What is the villagers’ opinion on the project?

If they come to live [in the area], there will be a higher population, more motorbikes or cars. Some older people do not like it [being populated]. Some people said that only the road has been built and we [already] cannot sleep at night time as it is noisy. Some women said that if the cement factory is built, there would be no KNLA bases and they [the KNLA] would be driven out [of the area] because the Tatmadaw would come and build their camp. That is their opinion.

What do the villagers want [the project to be]?

The villagers will be very happy if the project is not implemented. They would be much happier if the [KNU] leaders came to tell them that the project had been stopped.

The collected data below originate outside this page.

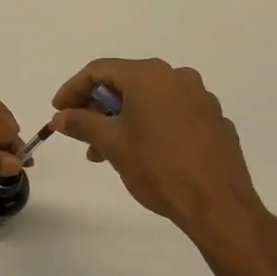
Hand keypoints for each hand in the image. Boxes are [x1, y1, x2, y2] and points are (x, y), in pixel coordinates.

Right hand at [50, 59, 276, 275]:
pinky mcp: (214, 122)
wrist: (218, 205)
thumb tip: (60, 117)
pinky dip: (151, 126)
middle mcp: (177, 77)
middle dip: (97, 106)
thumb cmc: (158, 167)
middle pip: (125, 82)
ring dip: (122, 119)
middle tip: (80, 131)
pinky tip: (143, 154)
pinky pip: (173, 114)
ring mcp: (201, 99)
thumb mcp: (111, 143)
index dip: (73, 89)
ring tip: (106, 152)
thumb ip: (81, 123)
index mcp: (149, 75)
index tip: (58, 112)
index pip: (99, 70)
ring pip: (150, 100)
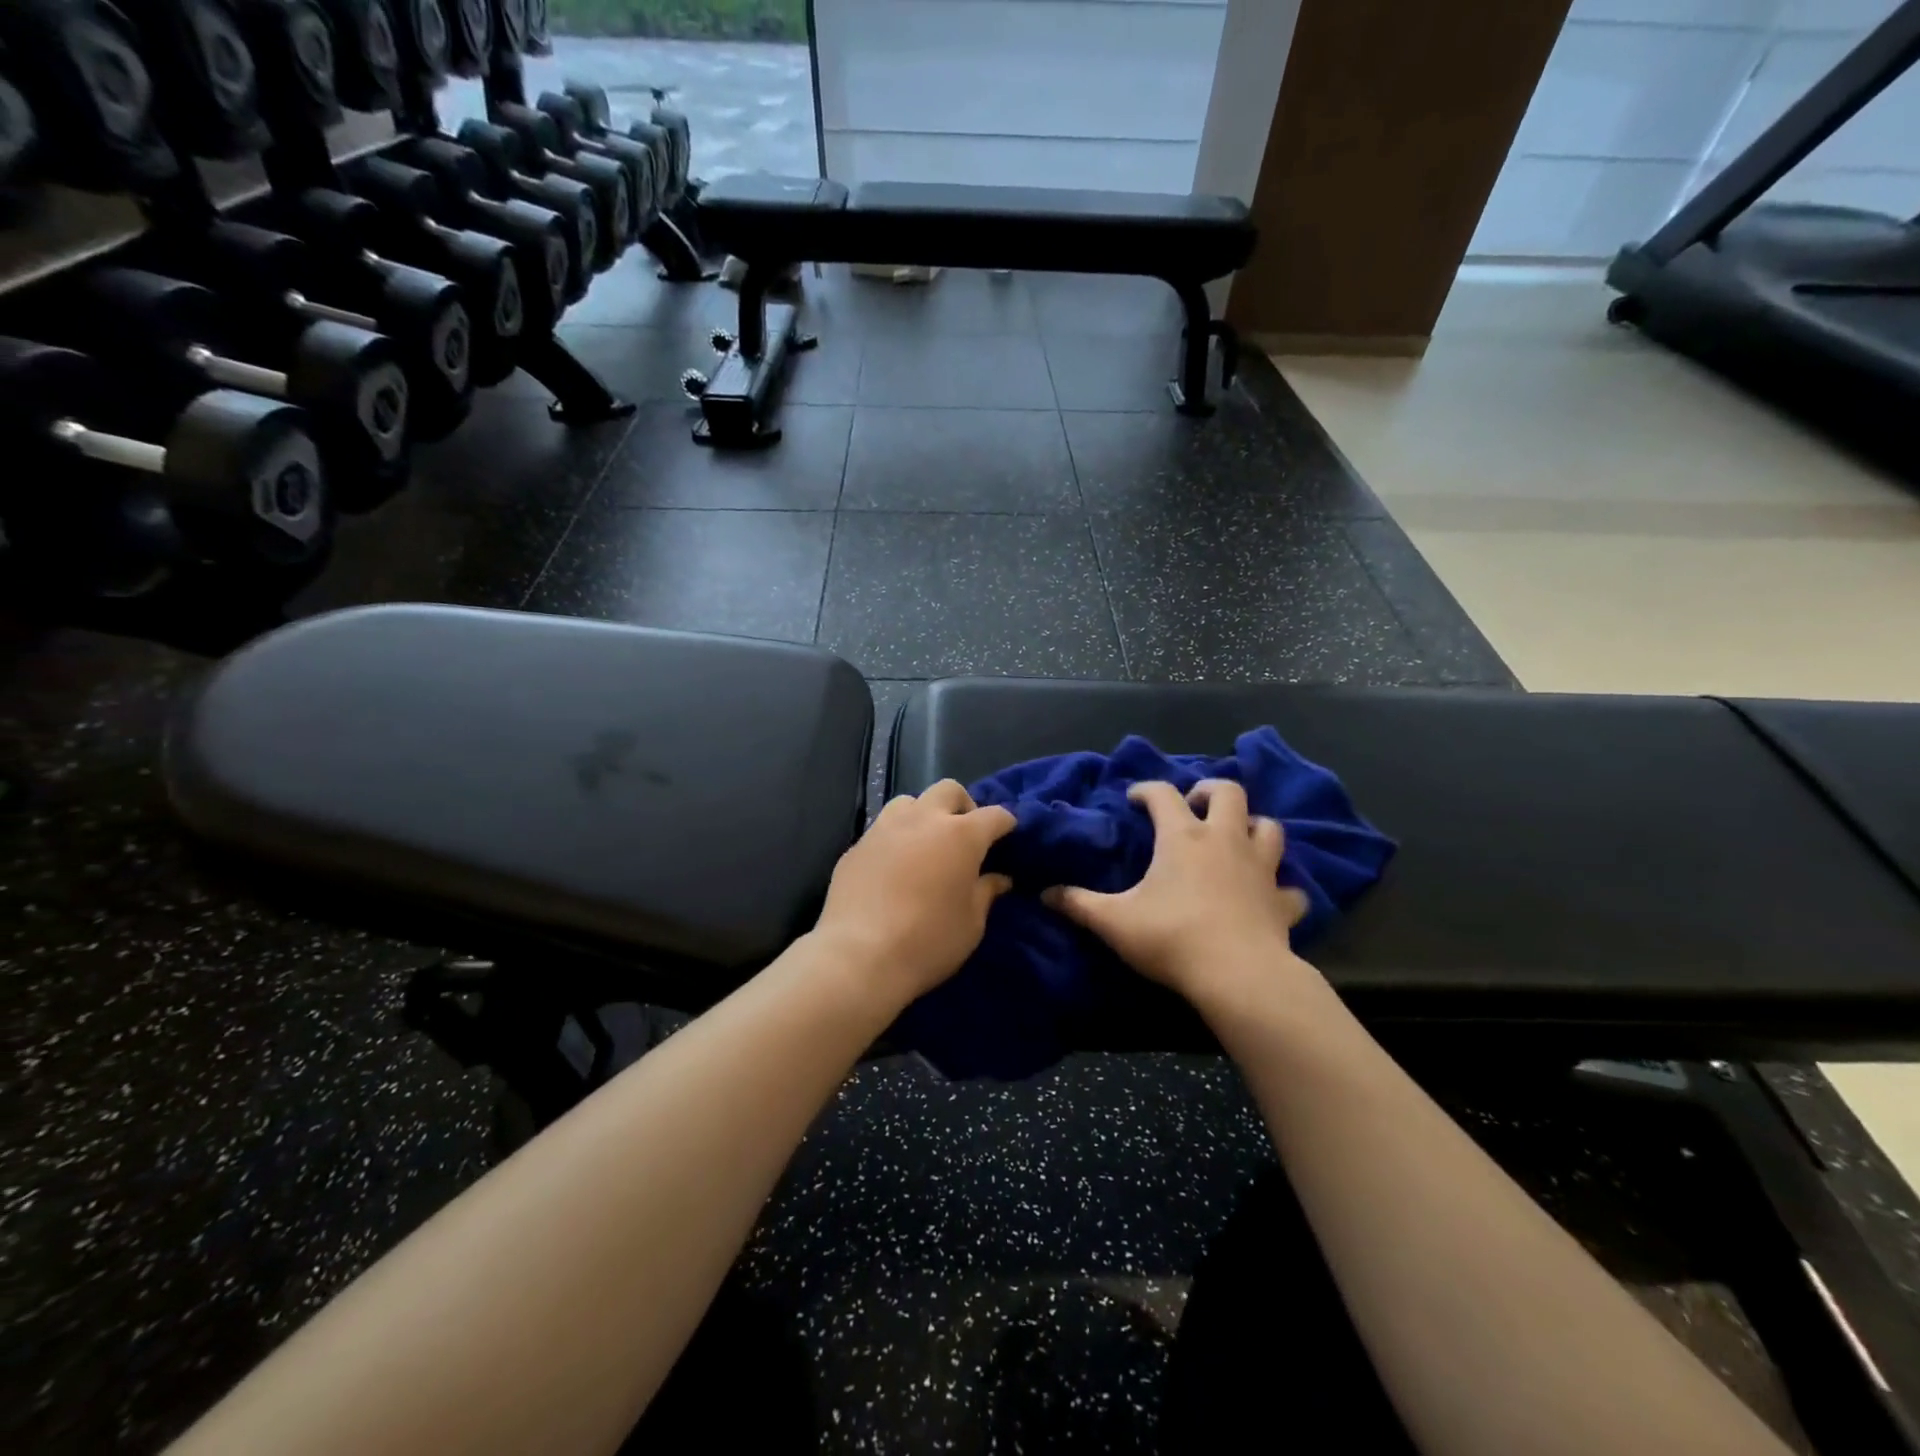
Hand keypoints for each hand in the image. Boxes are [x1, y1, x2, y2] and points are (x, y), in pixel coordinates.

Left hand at [814, 780, 1016, 1002]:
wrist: (859, 956)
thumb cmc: (928, 941)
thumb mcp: (971, 924)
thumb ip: (986, 893)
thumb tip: (999, 879)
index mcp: (961, 835)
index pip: (994, 815)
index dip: (1005, 824)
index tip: (1007, 837)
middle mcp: (923, 820)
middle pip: (949, 790)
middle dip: (963, 805)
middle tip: (965, 835)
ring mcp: (885, 828)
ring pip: (910, 802)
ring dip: (924, 815)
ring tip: (926, 844)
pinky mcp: (857, 846)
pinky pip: (882, 828)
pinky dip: (896, 839)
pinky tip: (894, 867)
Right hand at [1044, 779, 1311, 1005]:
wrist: (1238, 976)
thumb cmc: (1172, 938)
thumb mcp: (1114, 921)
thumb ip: (1078, 904)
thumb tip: (1045, 894)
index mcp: (1183, 837)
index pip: (1163, 794)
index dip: (1146, 790)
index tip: (1134, 799)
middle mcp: (1225, 841)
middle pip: (1229, 793)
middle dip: (1210, 791)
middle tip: (1195, 806)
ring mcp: (1260, 869)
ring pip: (1269, 828)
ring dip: (1254, 826)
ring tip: (1236, 838)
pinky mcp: (1282, 902)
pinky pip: (1290, 888)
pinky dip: (1281, 887)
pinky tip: (1269, 896)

What more do you want to add regarding the cliff?

If there is no environmental destruction, and there is development for the villages, and it brings benefit for the villagers, we will agree to not only this cement factory [project] but also any projects to be carried out. However, I personally do not agree with this cement factory [project]. I personally object [to the project]. If they [our objections] are not successful and the project is allowed to be carried out, I will not stay in the village anymore. I will go to work in Thailand.

Do you want to add more?

One more thing that I would like to say is that we have formed a committee to [try to] suspend the project. The state level leaders and KNU leaders also help us to stop the project. We, the villagers, will try to stop the project.  We will also be happy if both sides of leaders [KNU and Burma/Myanmar government] help us to oppose the project. However, we worry that we will not be able to make them [the company] suspend the project. There are many other cliffs which they can do [mine] such as Lay Hpoh and A--- Loo cliffs. I think it is the best if they do not touch and conduct [mining] in Maw Lay Cliff. That is all.



[1] KHRG trains community members in southeastern Burma/Myanmar to document individual human rights abuses using a standardised reporting format; conduct interviews with other villagers; and write general updates on the situation in areas with which they are familiar. When conducting interviews, community members are trained to use loose question guidelines, but also to encourage interviewees to speak freely about recent events, raise issues that they consider to be important and share their opinions or perspectives on abuse and other local dynamics.

[2] In order to increase the transparency of KHRG methodology and more directly communicate the experiences and perspectives of villagers in southeastern Burma/Myanmar, KHRG aims to make all field information received available on the KHRG website once it has been processed and translated, subject only to security considerations. For additional reports categorised by Type, Issue, Location and Year, please see the Related Readings component following each report on KHRG’s website.

[3] The Karen National Liberation Army is the armed wing of the Karen National Union (KNU) which is the main Karen group opposing the government.

[4] For more information regarding the Maw Lay Cliff (also known as Min Lwin mountain) stone mining for cement project see “Thaton Situation Update: Thaton Township, January to June 2015”, KHRG, January 2016, “Thaton Field Report: January to December 2015,” KHRG, August 2016, and  “Thaton Interview: U A---, 2016,” KHRG, May 2016.

[5] For more information on this company, see, “Thaton Situation Update: Thaton Township, April 2014,” KHRG, January 2015, “Residents call on KNU to scrap contentious cement factory plans,” Karen News, June 2017.

[6] The Karen National Union (KNU) is the main Karen group opposing the government.

[7] All conversion estimates for the kyat in this report are based on the October 4th 2017 official market rate of 1363 kyat to US $1.